- [EXCERPTED PASSAGE]:
=======

MOUNTAIN VIEW, California: "A cesspool where false information thrives," is the state of the nation verdict on the internet delivered by Google ceo Eric Schmidt.

Addressing an audience of eager parolees, released from their sentences at the annual conference of Magazine Publishers of America in San Francisco, Schmidt told them that the power of the brand is the 'cesspool' decontaminant.

Brands, he said, are increasingly important indicators that content can be trusted. They are "the solution, not the problem … brands are how you sort out the cesspool."

Music to the ears of beleaguered magazine publishers who have been taking a financial pounding from the transmigration of ad revenues to cyberspace.

In addition to rah-rahing it for the power of the brand, Schmidt had something else to get off his chest: Google's grapple with the Association of National Advertisers.

The latter has strongly opposed Google's planned search-ad alliance with Yahoo, contending that it would stifle competition and enable the online duo to up their prices.

=======

- [INFORMATION SHOWN]:
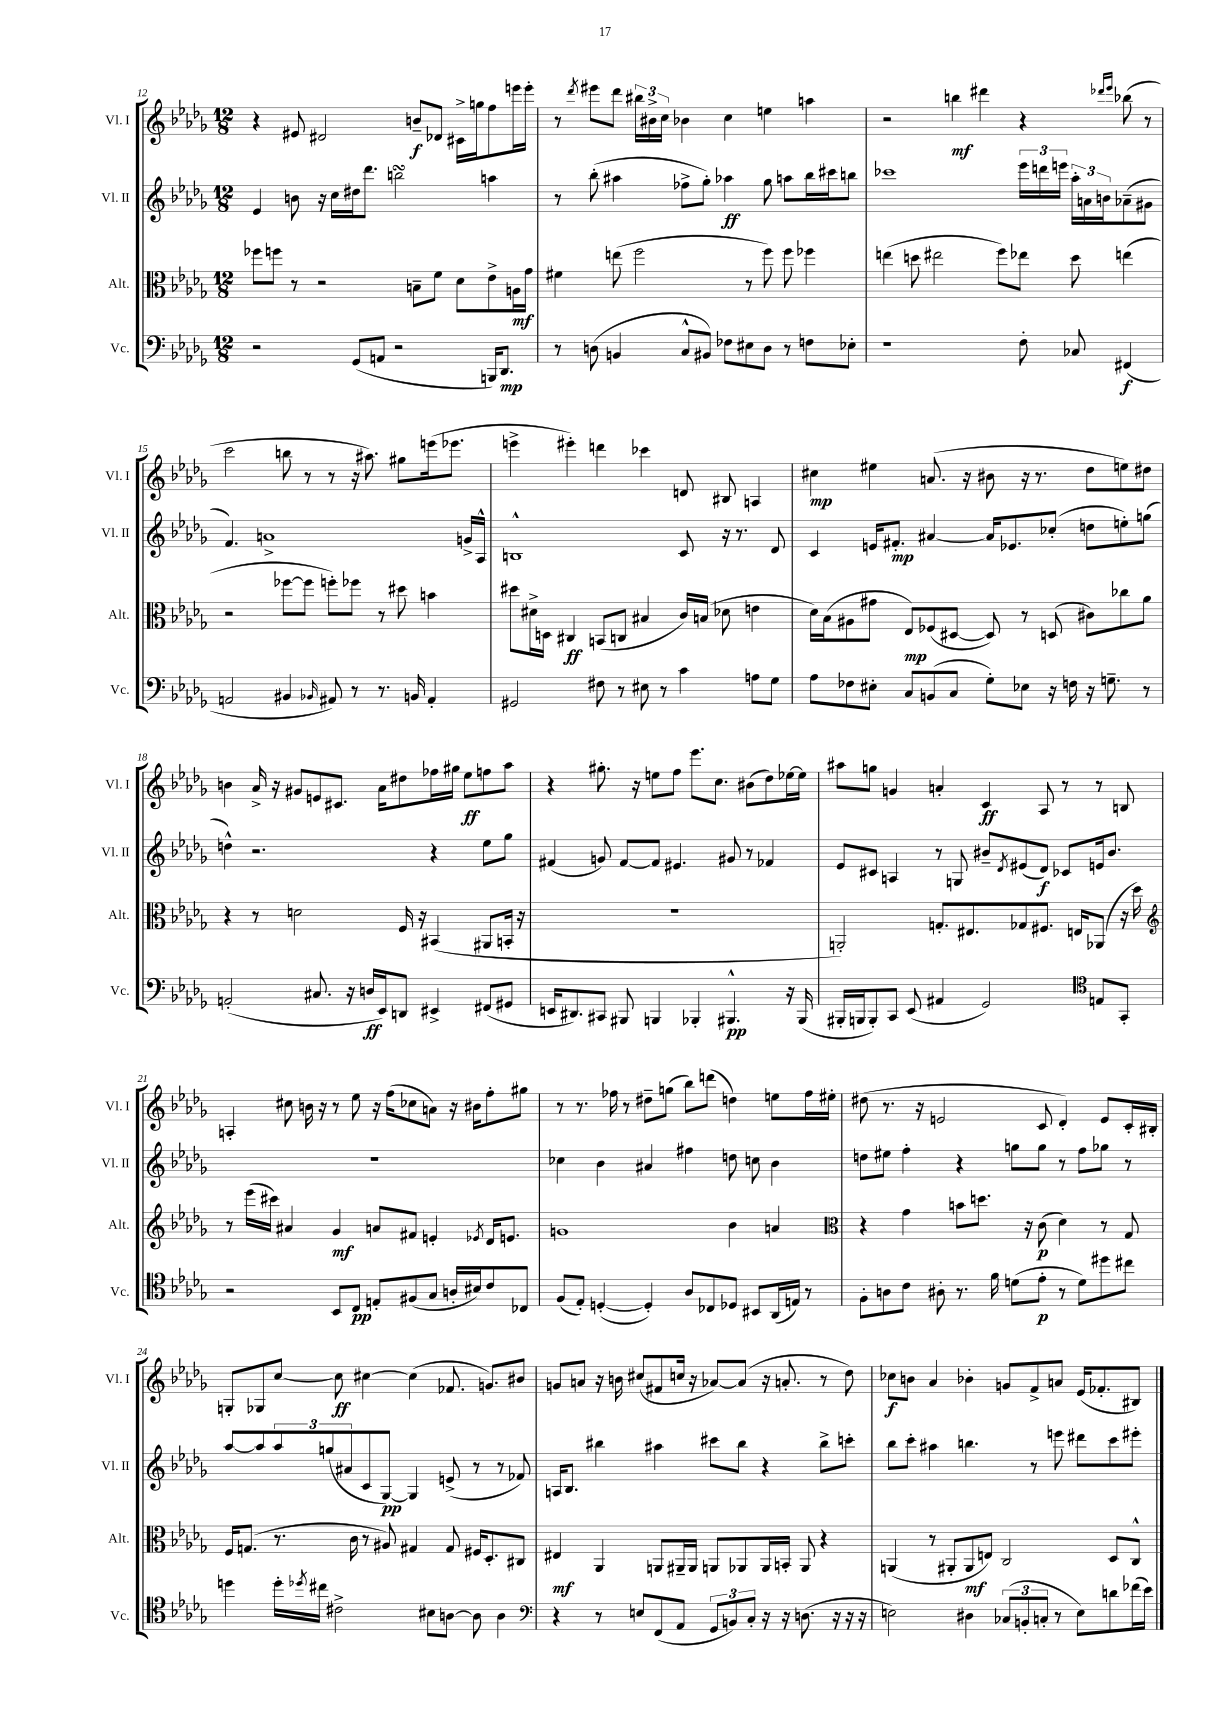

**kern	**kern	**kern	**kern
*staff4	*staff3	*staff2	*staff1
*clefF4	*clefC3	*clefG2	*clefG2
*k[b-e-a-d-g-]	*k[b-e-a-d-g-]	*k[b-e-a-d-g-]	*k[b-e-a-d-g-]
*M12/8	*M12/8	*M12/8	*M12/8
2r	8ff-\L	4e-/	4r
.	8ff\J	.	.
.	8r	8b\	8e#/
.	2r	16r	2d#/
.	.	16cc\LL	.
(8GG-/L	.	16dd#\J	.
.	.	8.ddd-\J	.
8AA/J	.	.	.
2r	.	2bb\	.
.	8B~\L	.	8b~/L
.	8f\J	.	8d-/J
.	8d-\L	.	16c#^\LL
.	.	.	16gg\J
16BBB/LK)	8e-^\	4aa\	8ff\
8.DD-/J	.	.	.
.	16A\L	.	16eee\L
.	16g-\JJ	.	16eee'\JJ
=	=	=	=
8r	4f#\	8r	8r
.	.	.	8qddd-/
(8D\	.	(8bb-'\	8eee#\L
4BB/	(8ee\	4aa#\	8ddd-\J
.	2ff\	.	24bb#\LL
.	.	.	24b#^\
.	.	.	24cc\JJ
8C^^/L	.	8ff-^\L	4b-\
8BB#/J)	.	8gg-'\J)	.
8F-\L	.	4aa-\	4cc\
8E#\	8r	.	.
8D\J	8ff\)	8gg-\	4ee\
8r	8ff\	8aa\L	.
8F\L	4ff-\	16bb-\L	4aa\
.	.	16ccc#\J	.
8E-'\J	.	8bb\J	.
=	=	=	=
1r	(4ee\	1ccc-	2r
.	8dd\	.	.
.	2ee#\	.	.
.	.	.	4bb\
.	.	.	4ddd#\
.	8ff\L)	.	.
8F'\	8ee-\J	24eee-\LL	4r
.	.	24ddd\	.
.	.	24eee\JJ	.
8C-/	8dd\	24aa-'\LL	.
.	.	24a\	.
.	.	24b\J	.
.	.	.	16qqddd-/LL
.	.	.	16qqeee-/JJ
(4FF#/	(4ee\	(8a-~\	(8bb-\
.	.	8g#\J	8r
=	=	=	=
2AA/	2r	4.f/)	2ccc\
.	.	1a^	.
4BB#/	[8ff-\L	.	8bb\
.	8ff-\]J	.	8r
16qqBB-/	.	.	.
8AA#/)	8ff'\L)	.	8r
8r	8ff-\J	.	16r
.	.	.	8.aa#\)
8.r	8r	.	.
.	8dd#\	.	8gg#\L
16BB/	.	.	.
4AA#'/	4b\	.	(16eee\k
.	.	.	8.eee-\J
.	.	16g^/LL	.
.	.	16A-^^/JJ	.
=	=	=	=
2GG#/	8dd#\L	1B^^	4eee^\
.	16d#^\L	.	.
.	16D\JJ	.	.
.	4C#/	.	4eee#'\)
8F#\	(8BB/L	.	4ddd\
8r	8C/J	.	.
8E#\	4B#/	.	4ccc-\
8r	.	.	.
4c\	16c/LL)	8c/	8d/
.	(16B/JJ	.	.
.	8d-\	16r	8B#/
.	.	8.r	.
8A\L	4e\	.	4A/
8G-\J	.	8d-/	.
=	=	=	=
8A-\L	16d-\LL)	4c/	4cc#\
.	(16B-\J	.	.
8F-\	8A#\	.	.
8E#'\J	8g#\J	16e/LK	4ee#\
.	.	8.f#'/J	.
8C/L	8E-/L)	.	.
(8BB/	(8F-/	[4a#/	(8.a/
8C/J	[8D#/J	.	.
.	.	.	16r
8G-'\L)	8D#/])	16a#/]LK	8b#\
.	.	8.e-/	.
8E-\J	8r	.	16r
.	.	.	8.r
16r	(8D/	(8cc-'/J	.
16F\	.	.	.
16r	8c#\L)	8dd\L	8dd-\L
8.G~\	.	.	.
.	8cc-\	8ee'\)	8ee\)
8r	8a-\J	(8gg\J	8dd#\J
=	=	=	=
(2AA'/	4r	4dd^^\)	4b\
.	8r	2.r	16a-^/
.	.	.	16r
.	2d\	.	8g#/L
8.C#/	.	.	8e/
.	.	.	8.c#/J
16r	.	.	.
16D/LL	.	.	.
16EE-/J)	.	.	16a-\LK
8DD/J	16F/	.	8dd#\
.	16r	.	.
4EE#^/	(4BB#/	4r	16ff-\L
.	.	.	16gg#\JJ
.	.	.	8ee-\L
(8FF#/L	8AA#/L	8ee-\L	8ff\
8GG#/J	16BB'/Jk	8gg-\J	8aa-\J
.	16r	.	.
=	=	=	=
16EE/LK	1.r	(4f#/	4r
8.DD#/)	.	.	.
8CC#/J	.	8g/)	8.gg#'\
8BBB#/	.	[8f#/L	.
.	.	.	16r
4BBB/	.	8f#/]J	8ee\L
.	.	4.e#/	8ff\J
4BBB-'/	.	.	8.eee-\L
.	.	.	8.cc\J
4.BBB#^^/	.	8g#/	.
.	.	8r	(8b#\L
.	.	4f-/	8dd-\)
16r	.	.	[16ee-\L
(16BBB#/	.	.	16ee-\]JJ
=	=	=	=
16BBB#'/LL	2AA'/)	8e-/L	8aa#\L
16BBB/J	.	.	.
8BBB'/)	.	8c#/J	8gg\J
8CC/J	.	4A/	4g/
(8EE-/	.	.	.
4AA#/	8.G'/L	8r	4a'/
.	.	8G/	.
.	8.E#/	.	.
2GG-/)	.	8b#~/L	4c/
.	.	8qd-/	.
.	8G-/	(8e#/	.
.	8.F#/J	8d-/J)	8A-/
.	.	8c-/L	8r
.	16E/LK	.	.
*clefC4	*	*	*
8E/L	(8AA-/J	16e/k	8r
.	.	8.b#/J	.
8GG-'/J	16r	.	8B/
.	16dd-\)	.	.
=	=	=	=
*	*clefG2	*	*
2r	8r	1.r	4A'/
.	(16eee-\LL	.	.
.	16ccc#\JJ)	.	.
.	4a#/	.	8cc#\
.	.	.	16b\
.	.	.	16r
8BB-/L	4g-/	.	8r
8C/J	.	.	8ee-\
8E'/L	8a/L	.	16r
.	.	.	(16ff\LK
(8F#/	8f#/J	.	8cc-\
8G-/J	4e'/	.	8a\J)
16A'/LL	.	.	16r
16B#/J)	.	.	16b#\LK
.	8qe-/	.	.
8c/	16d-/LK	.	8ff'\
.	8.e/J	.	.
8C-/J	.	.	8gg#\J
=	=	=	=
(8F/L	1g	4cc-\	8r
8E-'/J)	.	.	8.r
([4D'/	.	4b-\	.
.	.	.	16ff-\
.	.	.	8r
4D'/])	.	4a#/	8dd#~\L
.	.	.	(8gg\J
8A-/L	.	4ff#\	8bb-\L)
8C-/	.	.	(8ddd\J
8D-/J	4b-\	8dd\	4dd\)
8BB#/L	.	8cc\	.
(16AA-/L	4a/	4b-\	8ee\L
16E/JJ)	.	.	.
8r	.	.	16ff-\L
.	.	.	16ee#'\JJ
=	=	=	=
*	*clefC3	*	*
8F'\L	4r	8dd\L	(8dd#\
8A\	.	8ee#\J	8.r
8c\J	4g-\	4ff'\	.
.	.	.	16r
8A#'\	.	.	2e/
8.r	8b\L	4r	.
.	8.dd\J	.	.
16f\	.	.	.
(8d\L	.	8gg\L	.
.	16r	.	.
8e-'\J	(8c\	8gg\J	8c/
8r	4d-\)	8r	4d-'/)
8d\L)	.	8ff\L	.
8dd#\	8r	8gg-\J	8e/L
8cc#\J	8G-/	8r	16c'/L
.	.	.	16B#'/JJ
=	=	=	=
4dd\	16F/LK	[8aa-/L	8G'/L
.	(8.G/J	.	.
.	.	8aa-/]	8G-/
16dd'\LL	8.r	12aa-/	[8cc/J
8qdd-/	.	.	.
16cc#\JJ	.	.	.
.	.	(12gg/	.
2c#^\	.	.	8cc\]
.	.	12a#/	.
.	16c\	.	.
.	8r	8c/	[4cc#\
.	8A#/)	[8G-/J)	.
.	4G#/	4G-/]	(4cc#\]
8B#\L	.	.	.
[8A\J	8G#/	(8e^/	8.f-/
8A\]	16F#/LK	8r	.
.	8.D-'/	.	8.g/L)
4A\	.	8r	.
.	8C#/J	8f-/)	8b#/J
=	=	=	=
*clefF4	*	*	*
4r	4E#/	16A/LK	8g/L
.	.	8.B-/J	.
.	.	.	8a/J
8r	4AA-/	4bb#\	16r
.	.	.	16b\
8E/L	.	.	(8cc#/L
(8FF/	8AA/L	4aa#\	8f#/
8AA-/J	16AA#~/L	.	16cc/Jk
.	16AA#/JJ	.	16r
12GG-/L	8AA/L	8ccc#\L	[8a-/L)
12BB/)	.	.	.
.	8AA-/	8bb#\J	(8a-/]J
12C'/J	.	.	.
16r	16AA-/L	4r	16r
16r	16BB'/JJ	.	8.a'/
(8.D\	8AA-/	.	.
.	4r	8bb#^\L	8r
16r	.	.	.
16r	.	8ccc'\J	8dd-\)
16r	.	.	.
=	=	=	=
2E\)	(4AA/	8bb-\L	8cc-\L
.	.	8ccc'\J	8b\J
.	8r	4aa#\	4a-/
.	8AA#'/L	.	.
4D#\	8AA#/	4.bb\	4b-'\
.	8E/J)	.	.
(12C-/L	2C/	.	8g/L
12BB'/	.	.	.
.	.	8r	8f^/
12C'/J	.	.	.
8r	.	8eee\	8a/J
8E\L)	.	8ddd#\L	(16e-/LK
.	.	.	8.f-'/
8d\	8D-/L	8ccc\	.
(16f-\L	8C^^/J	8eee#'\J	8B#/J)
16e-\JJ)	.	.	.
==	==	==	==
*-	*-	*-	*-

=======

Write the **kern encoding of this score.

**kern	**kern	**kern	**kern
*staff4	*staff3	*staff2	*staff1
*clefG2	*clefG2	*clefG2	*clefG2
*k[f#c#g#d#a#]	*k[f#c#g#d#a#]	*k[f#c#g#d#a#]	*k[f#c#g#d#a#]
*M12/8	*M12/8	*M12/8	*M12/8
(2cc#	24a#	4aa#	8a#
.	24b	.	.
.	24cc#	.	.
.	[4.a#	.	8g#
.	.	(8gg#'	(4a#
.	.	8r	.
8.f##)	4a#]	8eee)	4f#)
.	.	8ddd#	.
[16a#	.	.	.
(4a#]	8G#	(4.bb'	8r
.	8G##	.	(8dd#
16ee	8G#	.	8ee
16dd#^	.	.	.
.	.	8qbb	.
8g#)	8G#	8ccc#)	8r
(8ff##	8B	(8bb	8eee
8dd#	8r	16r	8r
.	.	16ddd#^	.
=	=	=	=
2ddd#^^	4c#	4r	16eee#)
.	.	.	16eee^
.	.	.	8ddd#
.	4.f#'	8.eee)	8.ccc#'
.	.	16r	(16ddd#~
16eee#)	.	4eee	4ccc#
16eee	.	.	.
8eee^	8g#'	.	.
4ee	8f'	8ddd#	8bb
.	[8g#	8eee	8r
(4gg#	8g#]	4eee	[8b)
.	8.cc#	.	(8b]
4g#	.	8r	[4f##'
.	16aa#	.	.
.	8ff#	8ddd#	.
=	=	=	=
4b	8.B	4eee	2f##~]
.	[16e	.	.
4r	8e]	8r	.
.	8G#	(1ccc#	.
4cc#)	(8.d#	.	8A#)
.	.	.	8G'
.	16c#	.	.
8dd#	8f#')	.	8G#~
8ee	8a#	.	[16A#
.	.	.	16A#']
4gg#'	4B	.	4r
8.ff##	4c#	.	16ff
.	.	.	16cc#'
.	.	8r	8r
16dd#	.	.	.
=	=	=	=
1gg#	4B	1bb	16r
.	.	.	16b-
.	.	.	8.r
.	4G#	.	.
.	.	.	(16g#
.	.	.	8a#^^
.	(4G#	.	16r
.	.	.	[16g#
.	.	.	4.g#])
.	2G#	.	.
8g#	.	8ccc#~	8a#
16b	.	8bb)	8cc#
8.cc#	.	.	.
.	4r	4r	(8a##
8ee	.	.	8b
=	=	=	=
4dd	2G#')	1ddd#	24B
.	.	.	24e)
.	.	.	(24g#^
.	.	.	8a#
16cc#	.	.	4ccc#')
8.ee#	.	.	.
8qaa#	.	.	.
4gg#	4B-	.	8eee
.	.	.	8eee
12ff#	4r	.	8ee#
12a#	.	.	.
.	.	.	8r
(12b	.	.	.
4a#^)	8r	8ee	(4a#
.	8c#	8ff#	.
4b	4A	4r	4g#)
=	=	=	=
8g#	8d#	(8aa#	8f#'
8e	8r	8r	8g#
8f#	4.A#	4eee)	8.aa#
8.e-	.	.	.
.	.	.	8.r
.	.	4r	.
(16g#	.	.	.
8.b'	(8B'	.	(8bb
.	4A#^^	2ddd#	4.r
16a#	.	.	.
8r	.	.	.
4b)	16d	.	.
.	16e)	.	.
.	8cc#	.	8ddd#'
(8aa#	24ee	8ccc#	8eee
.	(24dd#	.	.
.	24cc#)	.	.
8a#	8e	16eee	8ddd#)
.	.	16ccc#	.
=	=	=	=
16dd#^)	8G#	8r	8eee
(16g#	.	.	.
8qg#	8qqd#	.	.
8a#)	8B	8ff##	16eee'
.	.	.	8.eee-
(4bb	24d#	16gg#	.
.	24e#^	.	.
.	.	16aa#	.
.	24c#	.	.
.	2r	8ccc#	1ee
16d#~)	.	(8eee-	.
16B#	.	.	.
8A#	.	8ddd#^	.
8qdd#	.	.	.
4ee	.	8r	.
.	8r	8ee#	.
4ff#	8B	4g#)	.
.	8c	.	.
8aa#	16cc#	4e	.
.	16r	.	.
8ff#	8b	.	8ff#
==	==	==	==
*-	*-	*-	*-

=======

- [TASK LIST]:
**1.** List every organization named in the article about Eric Schmidt's remarks.
**2.** For each statement, say whether it agrees with the article about Eric Schmidt's remarks, and quote the words from the article that decide it: (a) Schmidt spoke at a conference held in San Francisco. (b) Schmidt called brands the problem on the internet. (c) The Association of National Advertisers supports Google's planned search-ad alliance with Yahoo.
**3.** Carry the article about Eric Schmidt's remarks forward from its last sentence.
The entries have no connection to the article about Eric Schmidt's remarks.

- [EXPECTED RESULTS]:
**1.** Google, Magazine Publishers of America, Association of National Advertisers, Yahoo

**2.**
(a) Yes: "at the annual conference of Magazine Publishers of America in San Francisco"
(b) No: "the solution, not the problem"
(c) No: "has strongly opposed Google's planned search-ad alliance with Yahoo"

**3.**
Overlooking the fact that doing just that is what capitalism is all about, Schmidt appealed: "If you're going to criticize us, criticize us correctly. We're guilty of many things, but that's not one of them."

However, he hailed the US magazine industry as a best-fit ally for Google. Magazines and other professional content creators, said Schmidt, are essential to the search titan's efforts to help surfers find desirable content. "We don't do content," he said. "You all create content. It's a natural partnership."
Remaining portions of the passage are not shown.